> WHAT YOU WILL DO
Gather all lines from the material that contain the word "point".

━━━ RECORDS TO PROCESS

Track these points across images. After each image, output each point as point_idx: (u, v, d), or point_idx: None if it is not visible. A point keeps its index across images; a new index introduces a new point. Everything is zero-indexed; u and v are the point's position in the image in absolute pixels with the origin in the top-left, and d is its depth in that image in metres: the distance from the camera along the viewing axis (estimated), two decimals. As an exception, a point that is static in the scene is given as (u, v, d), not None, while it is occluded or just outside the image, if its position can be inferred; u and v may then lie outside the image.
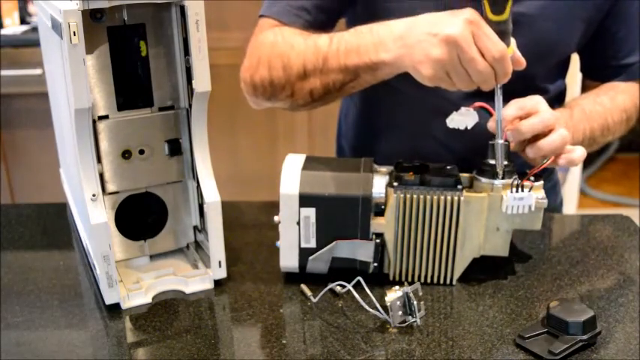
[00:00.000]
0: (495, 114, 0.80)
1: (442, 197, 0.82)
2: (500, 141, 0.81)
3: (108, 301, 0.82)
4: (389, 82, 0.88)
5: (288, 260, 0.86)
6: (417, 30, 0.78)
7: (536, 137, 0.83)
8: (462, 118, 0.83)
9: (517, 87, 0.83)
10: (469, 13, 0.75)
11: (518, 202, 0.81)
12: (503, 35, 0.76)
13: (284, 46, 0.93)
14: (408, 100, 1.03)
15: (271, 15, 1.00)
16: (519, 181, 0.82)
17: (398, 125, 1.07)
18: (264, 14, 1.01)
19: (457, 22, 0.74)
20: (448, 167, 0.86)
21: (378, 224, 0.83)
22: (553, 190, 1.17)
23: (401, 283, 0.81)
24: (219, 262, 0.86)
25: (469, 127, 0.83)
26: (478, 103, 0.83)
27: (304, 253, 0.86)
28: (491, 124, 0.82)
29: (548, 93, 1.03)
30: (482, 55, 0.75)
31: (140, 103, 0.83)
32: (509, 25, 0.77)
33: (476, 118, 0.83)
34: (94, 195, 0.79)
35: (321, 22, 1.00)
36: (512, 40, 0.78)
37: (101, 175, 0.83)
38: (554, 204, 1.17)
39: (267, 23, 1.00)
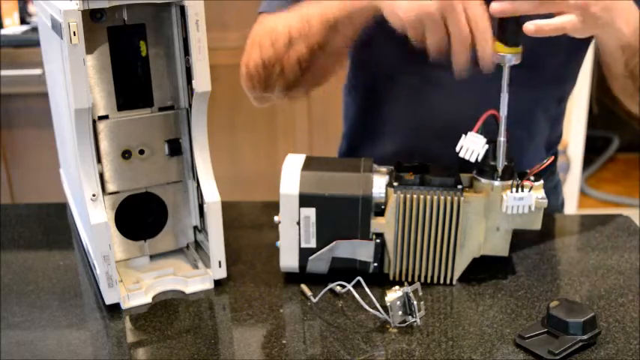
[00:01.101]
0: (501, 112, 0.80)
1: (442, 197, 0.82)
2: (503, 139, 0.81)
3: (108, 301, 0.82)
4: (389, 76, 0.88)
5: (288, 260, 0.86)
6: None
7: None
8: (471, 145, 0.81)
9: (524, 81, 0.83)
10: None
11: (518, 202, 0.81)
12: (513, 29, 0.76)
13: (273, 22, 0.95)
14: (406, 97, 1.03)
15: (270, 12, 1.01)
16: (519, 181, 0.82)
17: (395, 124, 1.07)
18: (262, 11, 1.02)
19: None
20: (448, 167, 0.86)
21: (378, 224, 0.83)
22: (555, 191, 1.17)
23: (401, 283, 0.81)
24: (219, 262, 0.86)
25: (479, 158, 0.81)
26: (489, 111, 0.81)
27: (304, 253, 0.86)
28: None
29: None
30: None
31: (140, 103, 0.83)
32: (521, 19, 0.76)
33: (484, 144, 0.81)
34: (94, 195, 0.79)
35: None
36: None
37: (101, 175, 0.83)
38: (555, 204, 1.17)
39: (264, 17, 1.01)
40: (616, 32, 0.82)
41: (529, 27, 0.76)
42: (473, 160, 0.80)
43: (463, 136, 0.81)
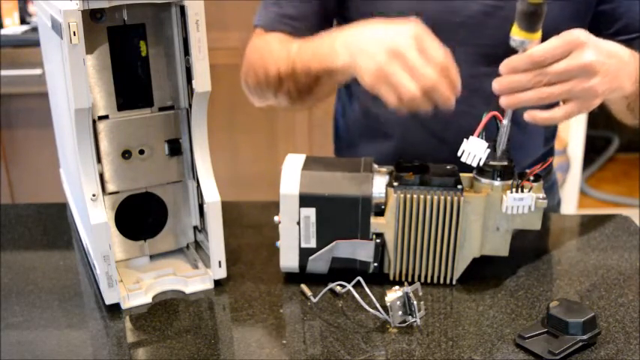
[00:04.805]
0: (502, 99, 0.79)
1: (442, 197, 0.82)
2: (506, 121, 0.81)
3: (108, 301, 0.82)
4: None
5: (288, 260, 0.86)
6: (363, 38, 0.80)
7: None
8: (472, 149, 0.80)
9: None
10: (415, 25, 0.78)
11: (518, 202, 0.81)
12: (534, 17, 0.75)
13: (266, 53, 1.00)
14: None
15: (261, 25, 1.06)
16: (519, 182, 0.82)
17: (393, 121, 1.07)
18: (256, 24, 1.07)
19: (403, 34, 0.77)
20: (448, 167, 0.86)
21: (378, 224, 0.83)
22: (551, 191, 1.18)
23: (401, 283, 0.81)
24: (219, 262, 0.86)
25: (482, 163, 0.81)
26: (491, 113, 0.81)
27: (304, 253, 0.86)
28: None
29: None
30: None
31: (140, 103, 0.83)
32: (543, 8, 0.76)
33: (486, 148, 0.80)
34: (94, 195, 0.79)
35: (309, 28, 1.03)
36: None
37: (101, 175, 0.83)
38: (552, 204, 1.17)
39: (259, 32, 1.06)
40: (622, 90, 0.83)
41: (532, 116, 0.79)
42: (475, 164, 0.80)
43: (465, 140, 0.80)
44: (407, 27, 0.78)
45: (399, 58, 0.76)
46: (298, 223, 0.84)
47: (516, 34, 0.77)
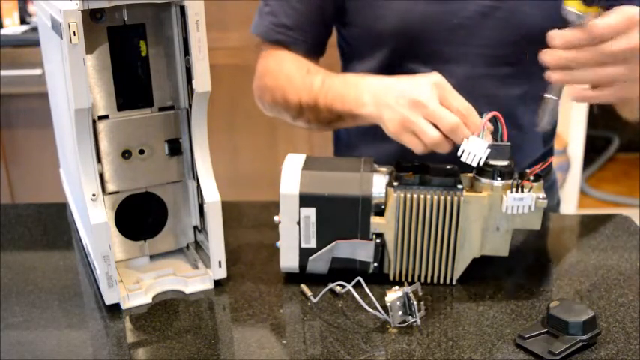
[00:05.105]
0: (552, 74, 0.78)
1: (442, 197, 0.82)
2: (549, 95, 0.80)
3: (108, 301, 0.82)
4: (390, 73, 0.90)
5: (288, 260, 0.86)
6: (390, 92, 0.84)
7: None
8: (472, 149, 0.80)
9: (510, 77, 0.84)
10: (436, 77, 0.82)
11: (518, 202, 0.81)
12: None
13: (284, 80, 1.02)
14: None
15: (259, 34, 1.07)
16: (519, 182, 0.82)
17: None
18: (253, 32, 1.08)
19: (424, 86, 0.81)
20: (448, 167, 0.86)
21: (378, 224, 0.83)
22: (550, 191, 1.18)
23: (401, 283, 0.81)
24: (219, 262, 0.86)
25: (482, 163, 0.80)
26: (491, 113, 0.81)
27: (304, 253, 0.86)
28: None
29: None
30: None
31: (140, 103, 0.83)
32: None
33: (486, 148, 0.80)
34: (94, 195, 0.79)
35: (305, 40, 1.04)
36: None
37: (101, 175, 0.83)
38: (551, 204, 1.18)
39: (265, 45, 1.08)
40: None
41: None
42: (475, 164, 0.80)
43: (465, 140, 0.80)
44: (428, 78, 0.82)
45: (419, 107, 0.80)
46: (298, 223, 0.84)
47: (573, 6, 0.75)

━━━━━━
━━━ RECORDS TO PROCESS

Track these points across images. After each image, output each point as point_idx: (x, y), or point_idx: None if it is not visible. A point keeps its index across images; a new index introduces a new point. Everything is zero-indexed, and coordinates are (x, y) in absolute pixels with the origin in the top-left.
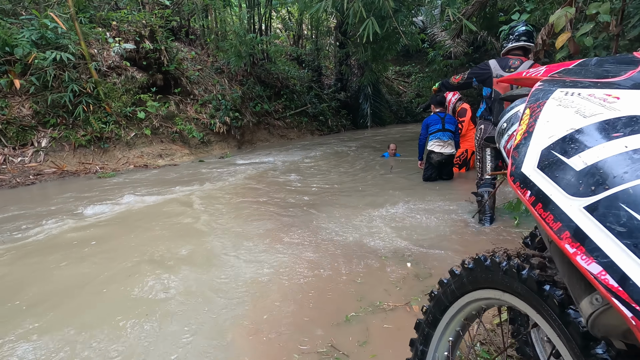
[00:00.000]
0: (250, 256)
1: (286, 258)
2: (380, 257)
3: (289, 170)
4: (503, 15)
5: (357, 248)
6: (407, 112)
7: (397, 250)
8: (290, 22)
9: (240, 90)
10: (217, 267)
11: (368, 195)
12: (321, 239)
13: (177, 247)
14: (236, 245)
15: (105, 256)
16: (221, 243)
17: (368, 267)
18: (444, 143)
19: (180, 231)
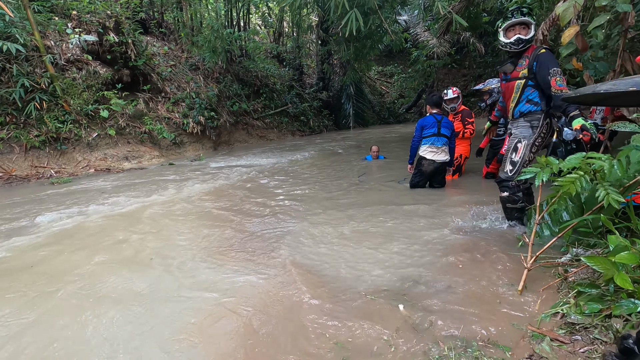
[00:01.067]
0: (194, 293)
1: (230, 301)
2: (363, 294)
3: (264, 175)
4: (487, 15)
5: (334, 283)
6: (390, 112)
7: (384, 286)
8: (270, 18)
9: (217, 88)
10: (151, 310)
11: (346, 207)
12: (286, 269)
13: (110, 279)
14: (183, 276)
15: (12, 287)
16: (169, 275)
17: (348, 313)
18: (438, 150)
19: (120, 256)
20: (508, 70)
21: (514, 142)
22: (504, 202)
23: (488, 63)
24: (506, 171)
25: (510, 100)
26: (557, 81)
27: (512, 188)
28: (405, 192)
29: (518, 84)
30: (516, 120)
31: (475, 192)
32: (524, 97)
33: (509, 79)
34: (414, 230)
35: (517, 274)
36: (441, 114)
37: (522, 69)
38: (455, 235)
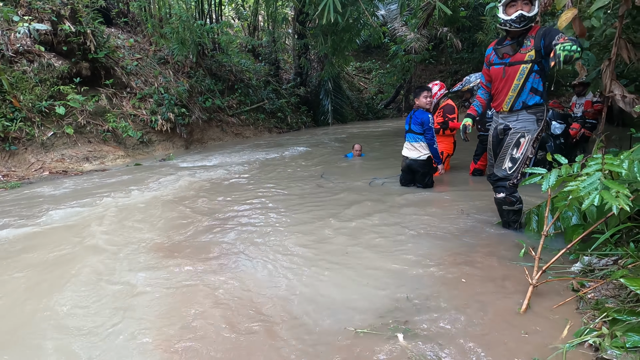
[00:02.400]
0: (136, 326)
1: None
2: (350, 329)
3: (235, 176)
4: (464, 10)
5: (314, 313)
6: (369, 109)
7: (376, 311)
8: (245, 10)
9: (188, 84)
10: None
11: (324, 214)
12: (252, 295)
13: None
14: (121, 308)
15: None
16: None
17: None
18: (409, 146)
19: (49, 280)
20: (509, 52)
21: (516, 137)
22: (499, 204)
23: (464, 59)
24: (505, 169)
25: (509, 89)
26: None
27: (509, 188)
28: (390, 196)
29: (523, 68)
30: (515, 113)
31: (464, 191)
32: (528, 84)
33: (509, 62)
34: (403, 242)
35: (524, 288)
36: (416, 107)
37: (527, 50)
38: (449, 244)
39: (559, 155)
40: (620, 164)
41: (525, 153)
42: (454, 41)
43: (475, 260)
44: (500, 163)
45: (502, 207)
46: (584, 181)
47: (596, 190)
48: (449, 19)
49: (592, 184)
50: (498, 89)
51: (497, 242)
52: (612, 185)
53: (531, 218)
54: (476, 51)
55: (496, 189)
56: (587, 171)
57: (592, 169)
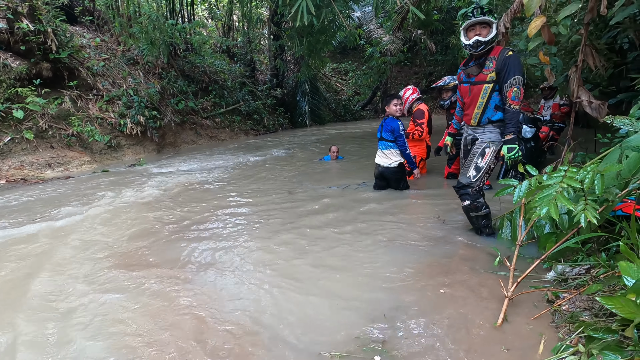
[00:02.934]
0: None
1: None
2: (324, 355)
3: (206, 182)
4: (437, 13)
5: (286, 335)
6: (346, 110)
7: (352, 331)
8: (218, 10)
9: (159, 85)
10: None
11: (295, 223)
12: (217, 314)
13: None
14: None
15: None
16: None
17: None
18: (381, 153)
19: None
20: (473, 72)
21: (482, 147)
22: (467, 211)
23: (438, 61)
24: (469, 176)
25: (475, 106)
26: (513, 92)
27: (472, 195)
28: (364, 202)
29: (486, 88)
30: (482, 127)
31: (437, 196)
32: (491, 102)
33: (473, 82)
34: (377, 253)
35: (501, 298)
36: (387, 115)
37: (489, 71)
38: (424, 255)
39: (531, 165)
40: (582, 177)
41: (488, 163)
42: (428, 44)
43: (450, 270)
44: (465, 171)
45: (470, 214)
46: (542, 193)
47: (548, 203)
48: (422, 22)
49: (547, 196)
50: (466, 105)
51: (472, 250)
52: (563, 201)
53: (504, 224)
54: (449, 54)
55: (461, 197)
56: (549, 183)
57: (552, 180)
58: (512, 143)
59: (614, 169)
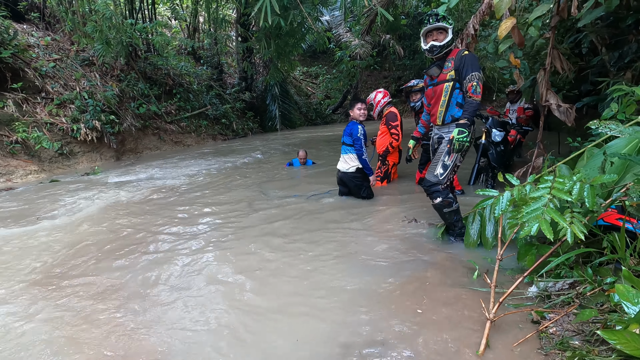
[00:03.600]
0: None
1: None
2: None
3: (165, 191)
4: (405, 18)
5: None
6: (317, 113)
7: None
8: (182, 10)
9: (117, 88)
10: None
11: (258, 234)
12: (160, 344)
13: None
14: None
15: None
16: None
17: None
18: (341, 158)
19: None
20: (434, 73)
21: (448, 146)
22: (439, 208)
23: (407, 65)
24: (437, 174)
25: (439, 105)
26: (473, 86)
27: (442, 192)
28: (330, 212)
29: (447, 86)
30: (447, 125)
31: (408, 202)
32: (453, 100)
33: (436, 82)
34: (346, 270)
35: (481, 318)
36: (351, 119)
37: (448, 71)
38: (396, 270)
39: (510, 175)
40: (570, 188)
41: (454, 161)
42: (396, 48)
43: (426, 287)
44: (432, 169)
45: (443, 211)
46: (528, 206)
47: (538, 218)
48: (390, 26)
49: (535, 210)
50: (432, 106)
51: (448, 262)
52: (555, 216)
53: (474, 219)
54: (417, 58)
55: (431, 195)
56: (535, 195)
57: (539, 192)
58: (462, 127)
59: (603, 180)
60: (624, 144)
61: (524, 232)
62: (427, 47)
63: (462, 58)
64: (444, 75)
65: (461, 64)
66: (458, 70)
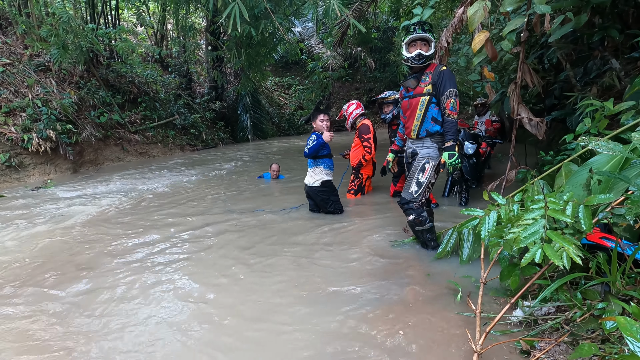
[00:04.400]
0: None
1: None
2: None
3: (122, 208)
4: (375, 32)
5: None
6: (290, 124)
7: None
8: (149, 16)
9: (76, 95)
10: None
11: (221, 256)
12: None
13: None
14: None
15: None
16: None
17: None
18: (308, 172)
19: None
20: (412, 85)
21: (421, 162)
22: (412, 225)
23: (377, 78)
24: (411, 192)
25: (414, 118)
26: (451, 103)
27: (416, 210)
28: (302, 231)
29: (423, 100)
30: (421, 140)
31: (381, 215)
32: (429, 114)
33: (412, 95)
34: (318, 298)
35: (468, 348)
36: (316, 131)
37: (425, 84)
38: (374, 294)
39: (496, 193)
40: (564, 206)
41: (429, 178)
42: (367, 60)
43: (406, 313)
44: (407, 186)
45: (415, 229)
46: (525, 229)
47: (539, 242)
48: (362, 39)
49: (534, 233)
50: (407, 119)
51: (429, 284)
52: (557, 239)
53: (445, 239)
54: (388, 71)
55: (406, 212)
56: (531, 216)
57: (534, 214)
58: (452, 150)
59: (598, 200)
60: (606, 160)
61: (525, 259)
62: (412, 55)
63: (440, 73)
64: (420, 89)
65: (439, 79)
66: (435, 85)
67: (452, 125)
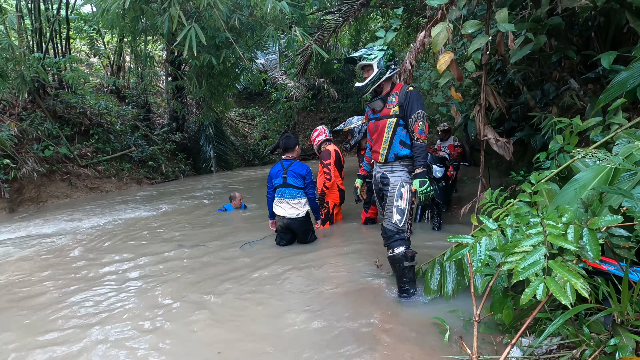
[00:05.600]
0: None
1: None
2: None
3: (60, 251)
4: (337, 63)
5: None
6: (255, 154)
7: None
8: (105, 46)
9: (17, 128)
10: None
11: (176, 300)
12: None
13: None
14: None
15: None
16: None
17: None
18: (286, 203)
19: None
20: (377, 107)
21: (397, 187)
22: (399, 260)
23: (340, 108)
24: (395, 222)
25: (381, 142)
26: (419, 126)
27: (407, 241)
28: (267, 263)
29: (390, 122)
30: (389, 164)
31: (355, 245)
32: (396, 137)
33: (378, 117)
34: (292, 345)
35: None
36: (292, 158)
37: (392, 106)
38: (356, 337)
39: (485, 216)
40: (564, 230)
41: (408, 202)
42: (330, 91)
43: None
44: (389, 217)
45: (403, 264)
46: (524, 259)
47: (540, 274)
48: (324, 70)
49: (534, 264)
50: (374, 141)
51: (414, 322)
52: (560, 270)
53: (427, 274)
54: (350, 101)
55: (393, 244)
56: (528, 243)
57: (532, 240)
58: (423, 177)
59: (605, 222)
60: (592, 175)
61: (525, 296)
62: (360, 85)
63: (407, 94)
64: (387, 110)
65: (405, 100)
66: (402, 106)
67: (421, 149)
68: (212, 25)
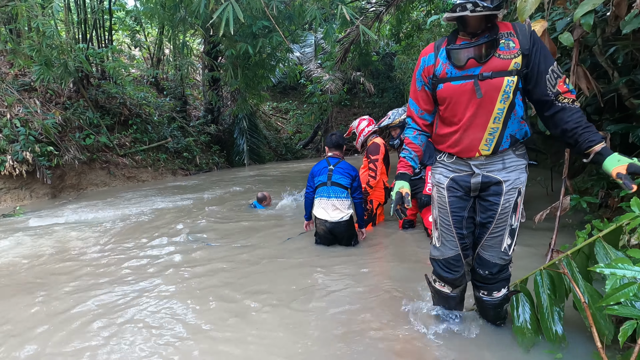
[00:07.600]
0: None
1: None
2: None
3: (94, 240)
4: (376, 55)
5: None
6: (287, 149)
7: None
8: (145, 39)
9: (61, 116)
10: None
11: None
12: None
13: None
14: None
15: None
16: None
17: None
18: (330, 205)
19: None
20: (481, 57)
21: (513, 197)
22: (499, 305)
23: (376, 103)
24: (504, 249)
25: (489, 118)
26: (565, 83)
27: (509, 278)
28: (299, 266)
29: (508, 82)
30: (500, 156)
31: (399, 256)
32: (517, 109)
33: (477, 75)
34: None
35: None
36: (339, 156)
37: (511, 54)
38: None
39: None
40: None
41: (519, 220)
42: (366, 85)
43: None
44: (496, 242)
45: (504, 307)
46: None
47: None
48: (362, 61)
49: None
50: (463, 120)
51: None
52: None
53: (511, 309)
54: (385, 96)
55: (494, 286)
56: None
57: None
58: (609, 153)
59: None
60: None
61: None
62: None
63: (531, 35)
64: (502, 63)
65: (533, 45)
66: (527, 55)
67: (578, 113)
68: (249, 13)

━━━━━━

> ANSWER TO THIS PROBLEM
Track these points across images. After each image, output each point as point_idx: (u, v, d), or point_idx: None if it is not visible. A point keeps its index across images; a new index introduces a new point. Everything is zero-indexed; u and v are the point's position in the image in absolute pixels with the origin in the top-left, and d is its depth in that image in metres: the distance from the camera along the viewing axis (estimated), two decimals. As an exception, a point that is static in the scene is given as (u, v, d), not None, while it is occluded or just outside the image, if its position can be inferred; u and v may then lie outside the image.
Track these points across images. After each image, output each point as point_idx: (x, y), or point_idx: None if it is not visible. A point keeps its index across images; a new index introduces a new point. Everything is zero-indexed, and coordinates are (x, y) in absolute pixels with the origin in the top-left.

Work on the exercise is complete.